§ What to do: Put every line of the items below into a Markdown table with the columns "Row" and "Line," numbering the rows and skipping blank lines. Leave out the pictures.

§ Records shown:
────────

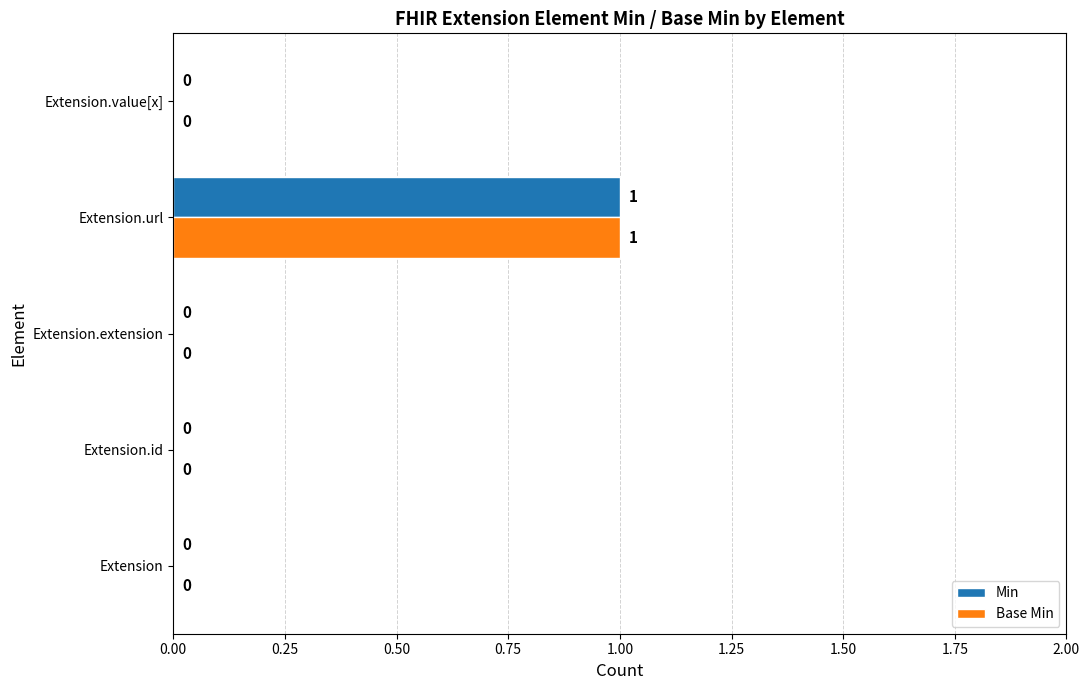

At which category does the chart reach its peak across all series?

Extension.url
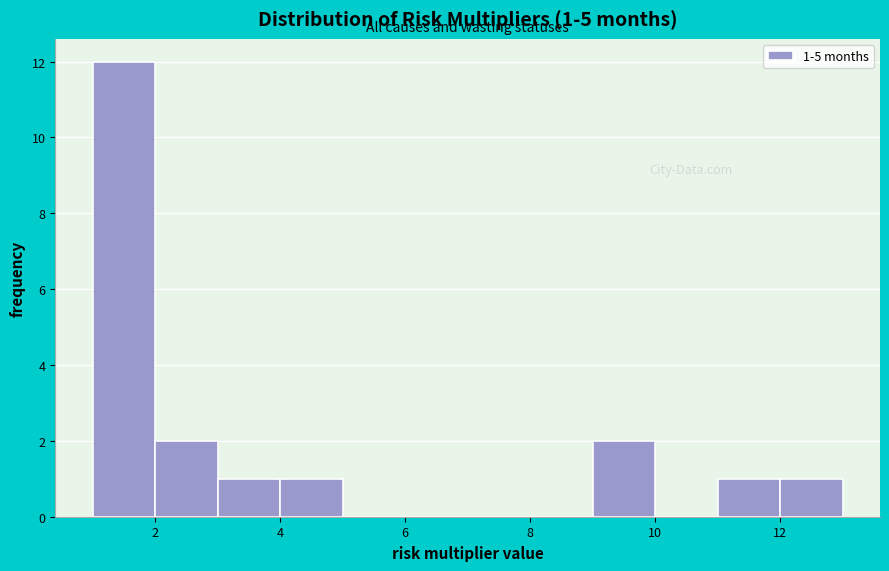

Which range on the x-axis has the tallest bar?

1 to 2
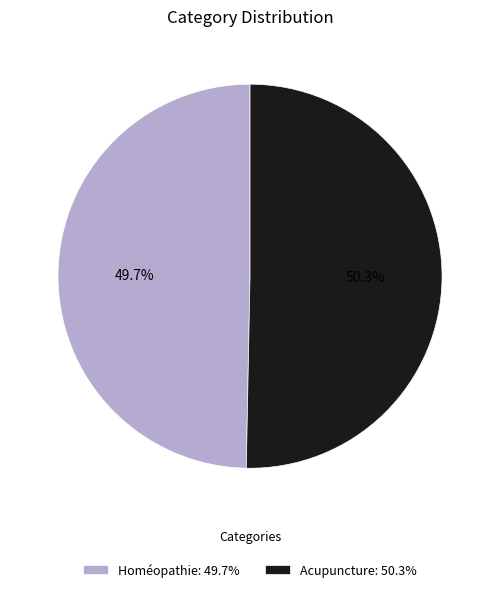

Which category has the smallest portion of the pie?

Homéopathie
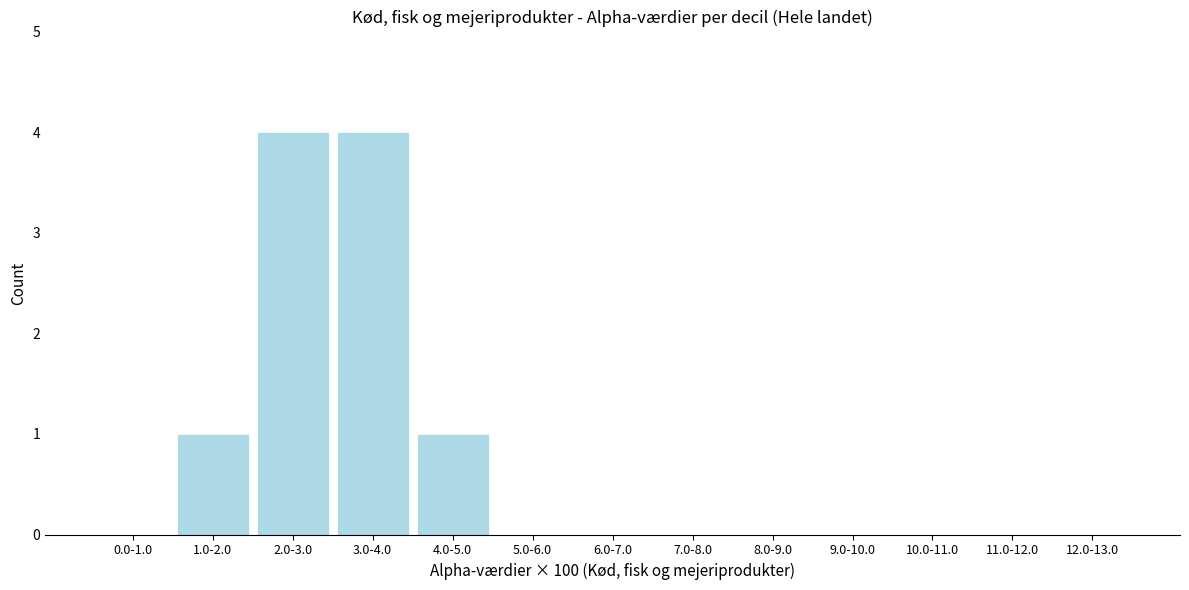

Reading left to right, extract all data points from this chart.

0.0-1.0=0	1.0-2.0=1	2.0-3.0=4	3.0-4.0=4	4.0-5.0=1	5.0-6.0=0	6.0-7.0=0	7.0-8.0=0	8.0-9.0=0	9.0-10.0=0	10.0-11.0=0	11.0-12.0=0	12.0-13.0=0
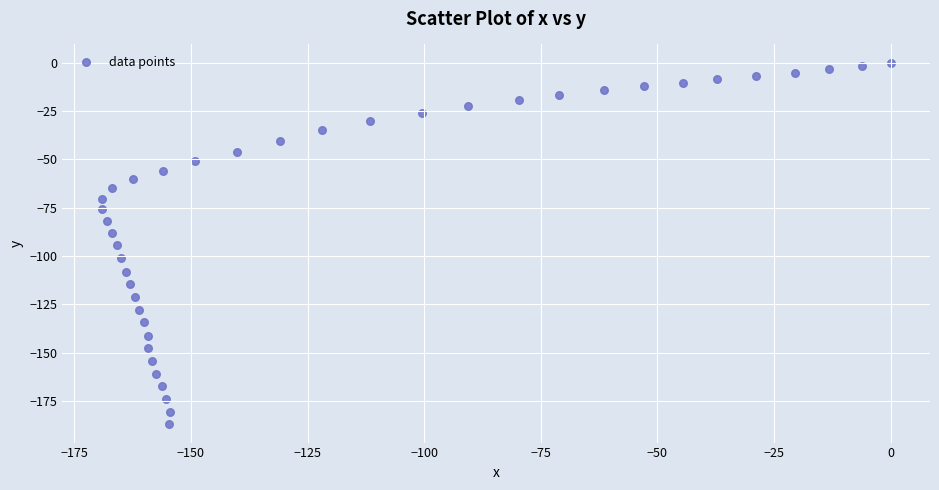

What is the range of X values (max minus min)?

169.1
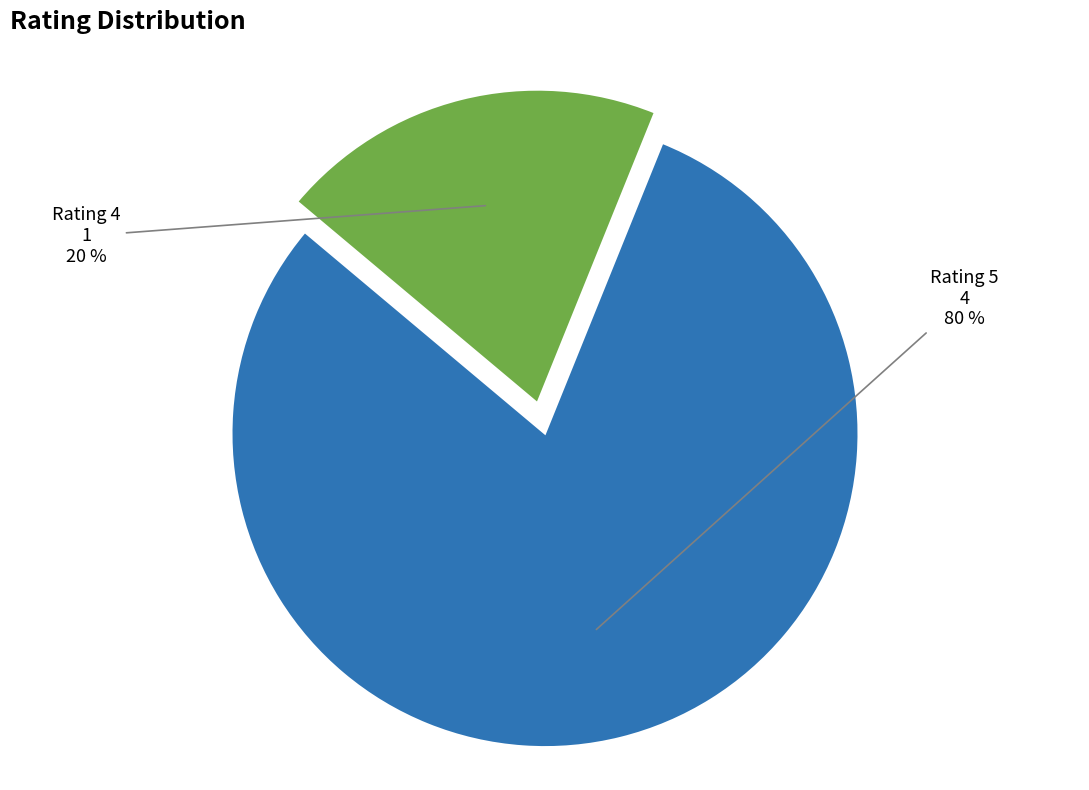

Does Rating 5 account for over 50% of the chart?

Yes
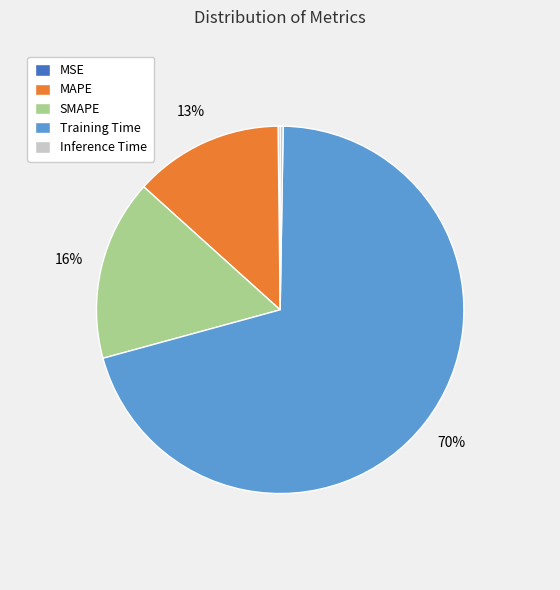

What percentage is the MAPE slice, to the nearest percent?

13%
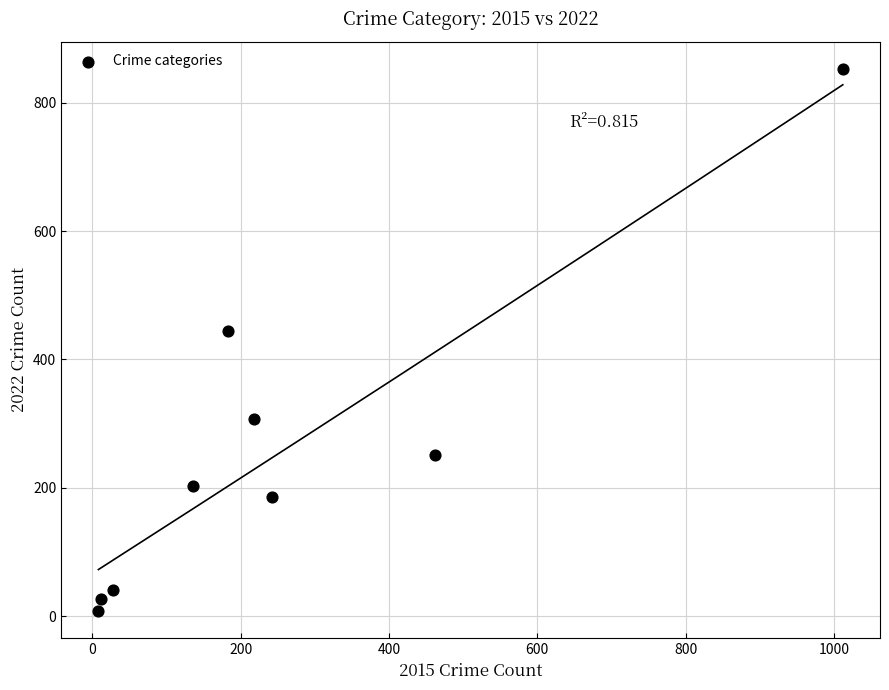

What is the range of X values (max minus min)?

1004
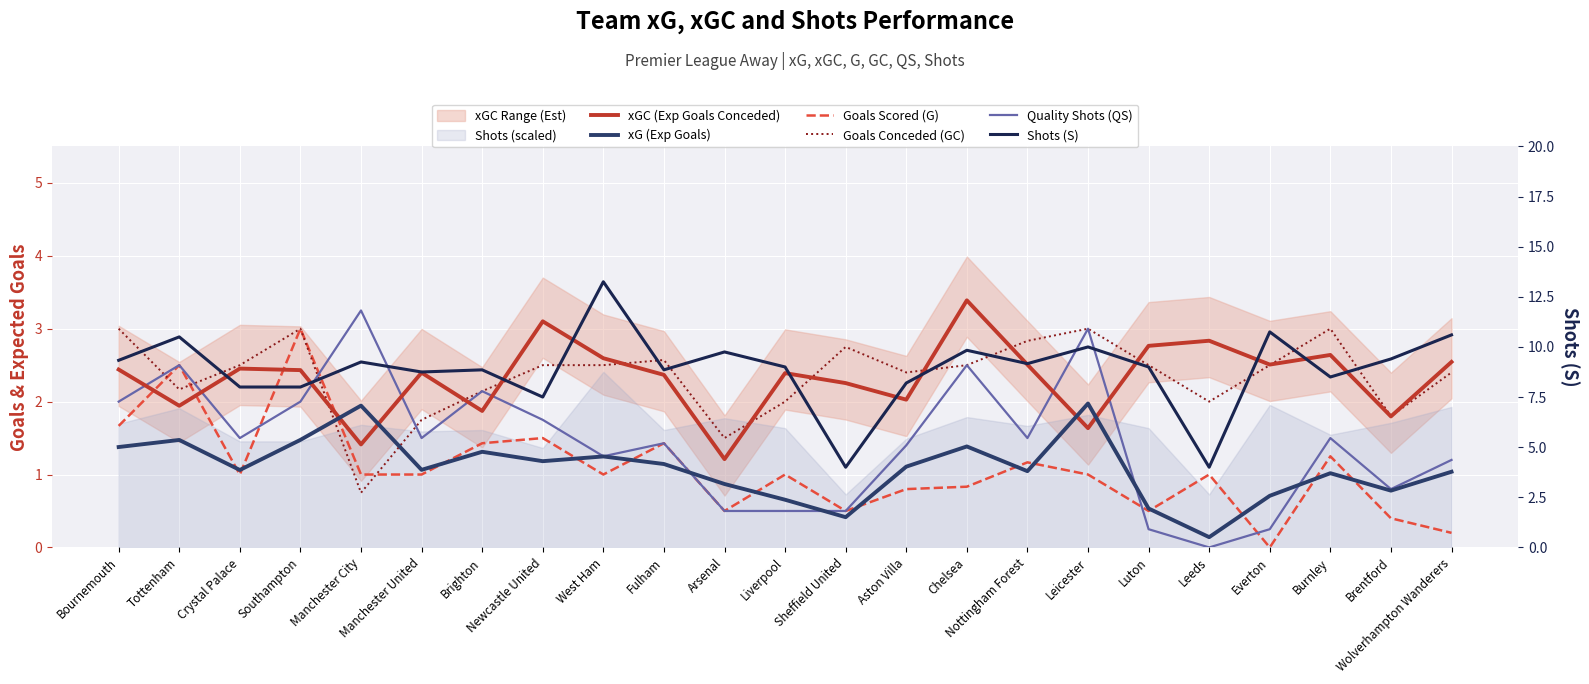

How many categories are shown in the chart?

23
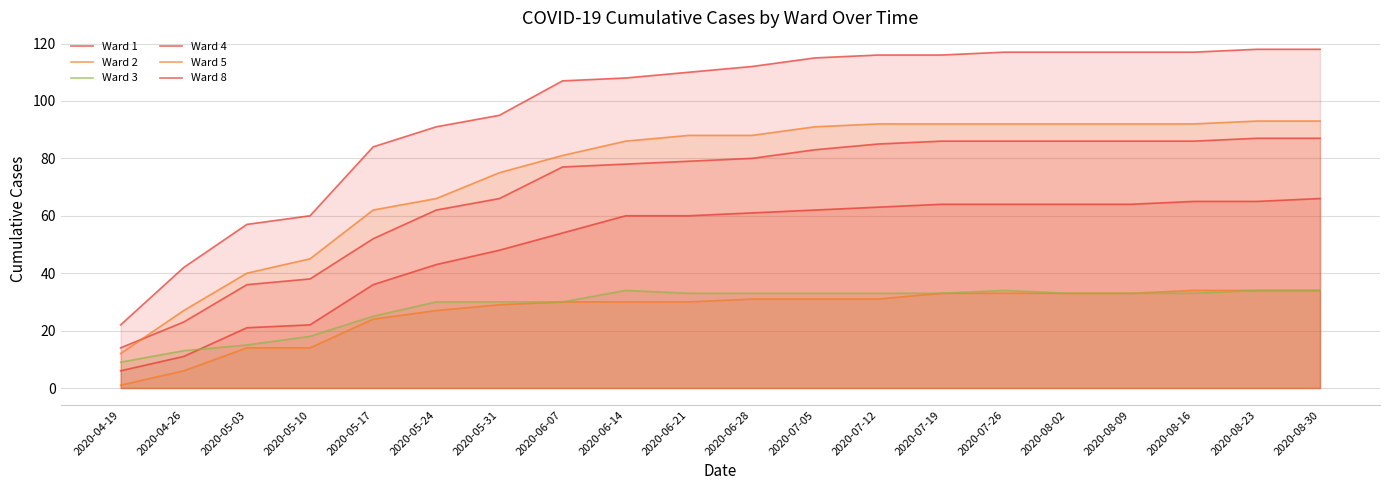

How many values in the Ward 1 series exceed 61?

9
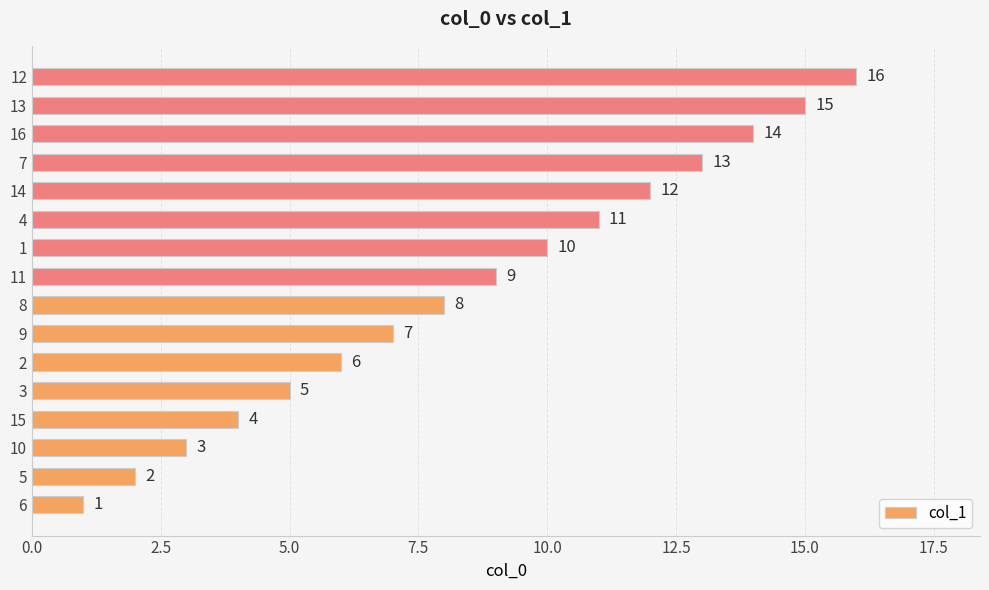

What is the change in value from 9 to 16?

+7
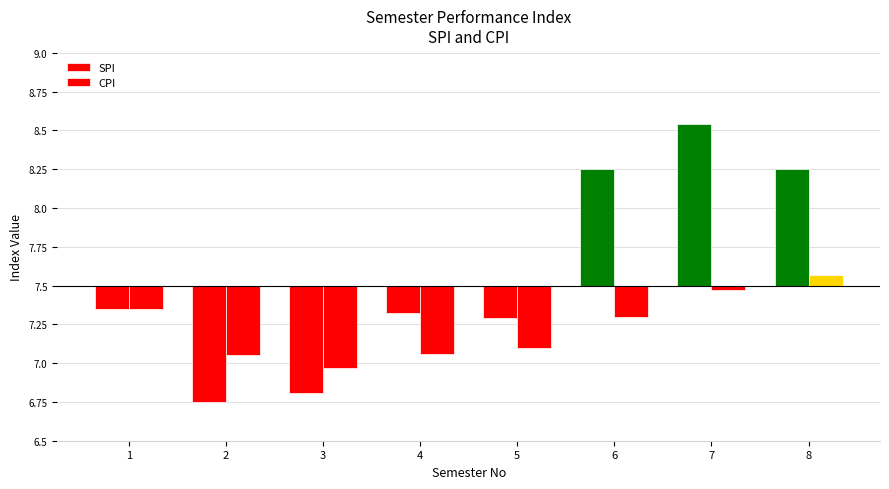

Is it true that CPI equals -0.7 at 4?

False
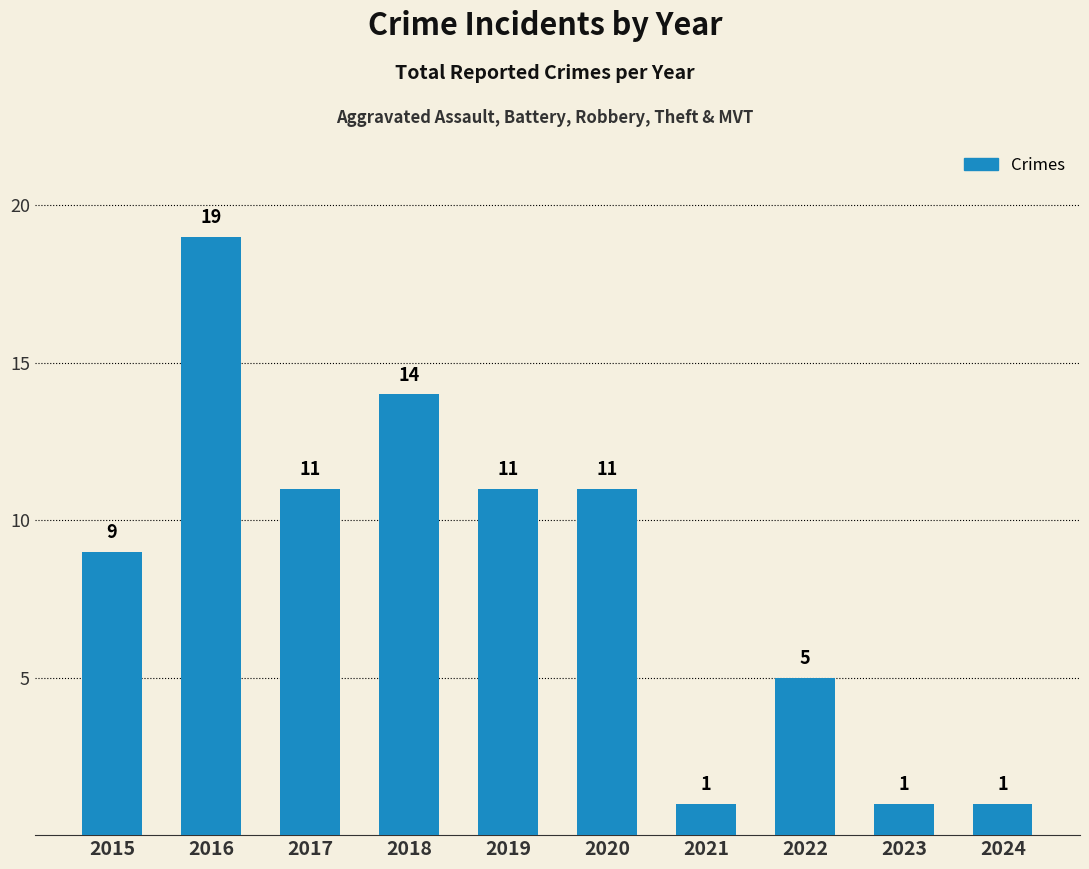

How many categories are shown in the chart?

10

────────

§ Expected answer:
| Row | Line |
|---|---|
| 1 | At which category does the chart reach its peak across all series? |
| 2 | Extension.url |
| 3 | Which range on the x-axis has the tallest bar? |
| 4 | 1 to 2 |
| 5 | Which category has the smallest portion of the pie? |
| 6 | Homéopathie |
| 7 | Reading left to right, extract all data points from this chart. |
| 8 | 0.0-1.0=0	1.0-2.0=1	2.0-3.0=4	3.0-4.0=4	4.0-5.0=1	5.0-6.0=0	6.0-7.0=0	7.0-8.0=0	8.0-9.0=0	9.0-10.0=0	10.0-11.0=0	11.0-12.0=0	12.0-13.0=0 |
| 9 | What is the range of X values (max minus min)? |
| 10 | 169.1 |
| 11 | Does Rating 5 account for over 50% of the chart? |
| 12 | Yes |
| 13 | What percentage is the MAPE slice, to the nearest percent? |
| 14 | 13% |
| 15 | What is the range of X values (max minus min)? |
| 16 | 1004 |
| 17 | How many categories are shown in the chart? |
| 18 | 23 |
| 19 | How many values in the Ward 1 series exceed 61? |
| 20 | 9 |
| 21 | What is the change in value from 9 to 16? |
| 22 | +7 |
| 23 | Is it true that CPI equals -0.7 at 4? |
| 24 | False |
| 25 | How many categories are shown in the chart? |
| 26 | 10 |